Warren is the male romantic option for Max, which allows the player to heterosexualized the story if they want. If the player romances Warren, they can choose to view Chloe and Max’s relationship as purely platonic. This option is not only a form of queer erasure, but it fails from a narrative standpoint. The main plot of the game depends upon Max’s attachment to Chloe, so the player must be invested in her no matter what. Even if the player is choosing to romance Warren, Chloe and Max’s bond is still the narrative driving force. Warren, by point of contrast, has no relevance to the game’s main plot and seems to be shoehorned in to avoid making heterosexual players uncomfortable.

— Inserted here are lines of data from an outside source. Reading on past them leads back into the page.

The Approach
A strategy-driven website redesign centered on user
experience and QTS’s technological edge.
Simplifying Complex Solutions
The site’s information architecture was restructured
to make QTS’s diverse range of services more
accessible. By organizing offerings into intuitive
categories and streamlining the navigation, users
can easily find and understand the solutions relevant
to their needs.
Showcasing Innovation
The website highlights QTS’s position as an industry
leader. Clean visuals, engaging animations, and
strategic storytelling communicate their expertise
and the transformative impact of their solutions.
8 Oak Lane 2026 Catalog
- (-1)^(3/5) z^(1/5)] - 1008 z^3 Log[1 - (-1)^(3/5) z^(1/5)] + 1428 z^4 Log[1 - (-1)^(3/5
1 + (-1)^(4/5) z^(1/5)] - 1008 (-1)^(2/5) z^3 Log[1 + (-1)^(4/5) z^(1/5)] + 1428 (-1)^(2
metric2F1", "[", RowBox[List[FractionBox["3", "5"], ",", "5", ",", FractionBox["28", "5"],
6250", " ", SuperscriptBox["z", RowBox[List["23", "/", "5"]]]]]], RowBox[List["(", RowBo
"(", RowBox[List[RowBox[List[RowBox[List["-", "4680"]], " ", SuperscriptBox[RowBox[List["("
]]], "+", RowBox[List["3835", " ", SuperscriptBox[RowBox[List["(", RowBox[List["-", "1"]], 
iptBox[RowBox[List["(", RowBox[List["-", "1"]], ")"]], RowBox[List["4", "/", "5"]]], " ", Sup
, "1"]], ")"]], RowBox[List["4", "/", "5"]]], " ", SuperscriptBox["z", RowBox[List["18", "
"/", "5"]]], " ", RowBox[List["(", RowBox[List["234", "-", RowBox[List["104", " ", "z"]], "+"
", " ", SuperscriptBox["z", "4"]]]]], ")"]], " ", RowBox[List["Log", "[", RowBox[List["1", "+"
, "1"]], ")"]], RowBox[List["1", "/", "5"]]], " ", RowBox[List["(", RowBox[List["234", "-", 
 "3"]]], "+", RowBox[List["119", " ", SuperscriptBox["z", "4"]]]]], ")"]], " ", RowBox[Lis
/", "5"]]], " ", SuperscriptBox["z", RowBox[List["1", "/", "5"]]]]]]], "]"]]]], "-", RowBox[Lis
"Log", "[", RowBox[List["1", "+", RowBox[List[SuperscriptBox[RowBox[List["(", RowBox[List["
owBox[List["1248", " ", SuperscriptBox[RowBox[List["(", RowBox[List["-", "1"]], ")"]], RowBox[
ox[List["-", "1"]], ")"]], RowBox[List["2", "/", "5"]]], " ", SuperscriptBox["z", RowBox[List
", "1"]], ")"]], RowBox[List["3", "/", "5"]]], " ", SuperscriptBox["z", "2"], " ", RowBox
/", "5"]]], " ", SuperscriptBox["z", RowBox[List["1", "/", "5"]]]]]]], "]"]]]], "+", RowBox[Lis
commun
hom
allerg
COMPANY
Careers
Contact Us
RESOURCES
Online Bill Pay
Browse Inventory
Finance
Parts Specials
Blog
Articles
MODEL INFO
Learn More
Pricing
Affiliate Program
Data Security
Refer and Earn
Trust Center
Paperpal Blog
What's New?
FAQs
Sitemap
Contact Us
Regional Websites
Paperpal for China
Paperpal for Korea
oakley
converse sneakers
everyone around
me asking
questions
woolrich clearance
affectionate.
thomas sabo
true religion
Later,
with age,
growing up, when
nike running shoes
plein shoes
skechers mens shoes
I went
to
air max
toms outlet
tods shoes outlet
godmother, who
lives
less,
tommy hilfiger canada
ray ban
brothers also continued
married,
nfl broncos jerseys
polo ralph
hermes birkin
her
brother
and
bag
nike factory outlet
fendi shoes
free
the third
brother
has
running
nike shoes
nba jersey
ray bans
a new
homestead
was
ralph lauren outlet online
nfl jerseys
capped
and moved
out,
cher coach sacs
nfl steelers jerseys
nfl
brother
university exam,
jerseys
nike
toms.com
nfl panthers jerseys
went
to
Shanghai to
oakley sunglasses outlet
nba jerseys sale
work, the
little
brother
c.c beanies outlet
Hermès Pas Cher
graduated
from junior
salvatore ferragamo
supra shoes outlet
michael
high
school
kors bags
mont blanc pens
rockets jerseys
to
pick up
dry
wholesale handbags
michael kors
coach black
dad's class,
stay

Warren’s lack of character development made his relationship with Max extremely dissatisfying. He was such a minor character that there were long stretches of gameplay where I forgot about him entirely. His lack of overall presence in the game, and lack of meaningful interactions with Max means that the player needs to rely on other characters repeatedly telling them, “Warren has a crush on you,” to be introduced to the concept. Max and Warren simply don’t spend enough time on screen together to develop any chemistry. But even worse, if the player chooses not to date Warren, then scripted game sequences make him come across as that creepy guy who won’t leave you alone after you turned him down. By the end of the game, the discrepancy between Chloe and Warren’s arcs is staggering. I know basically everything about Chloe’s family, interests, friends, aspirations... What do I know about Warren? He likes science.
However, even if the player chooses to romance Chloe, the creators still shy away from explicit queerness for fear of making the game too overtly gay. The player gets confirmation that Chloe likes men as early as episode two, but there’s never any overt confirmation of her attraction to women. Instead the player gets “strong hints” about Chloe’s bisexuality. The extreme subtlety around it seemed strange for such a crucial relationship in the game. For a point of comparison, I can’t imagine a version of the game where Warren was confirmed to be attracted to men, and yet was ambiguous about his attraction to women.
The most frustrating part of Chloe’s character arc was the end of the game. (Obviously there’s a major spoiler warning here.) I’ll use my playthrough as an example: I had spent the entire game growing attached to Chloe and choosing all the romantic options for her. At the end of the game I was given the choice to save a town of people or save Chloe, and I thought “I didn’t spend all this time saving her and trying to date her only to kill her now.” If the player chooses to save Chloe, the game ends with Chloe and Max watching the town be destroyed, and then they drive out of the wreckage together in Chloe’s truck. This is not the choice the game encourages the player to make, and ultimately felt a little underwhelming. I then went on YouTube to watch the other ending, and saw that Chloe and Max only kiss if the player has been romancing Chloe and chose the “true” ending of the game where Max kills Chloe. This infuriated me. The entire game maintains the plausible deniability of “maybe they’re just good friends,” and only allows a confirmation of their romantic arc if Chloe dies.
In the end, Life is Strange only added to the list of queer women being murdered in fiction. It further teaches queer women that if you want fiction written right, you’ve gotta do it yourself.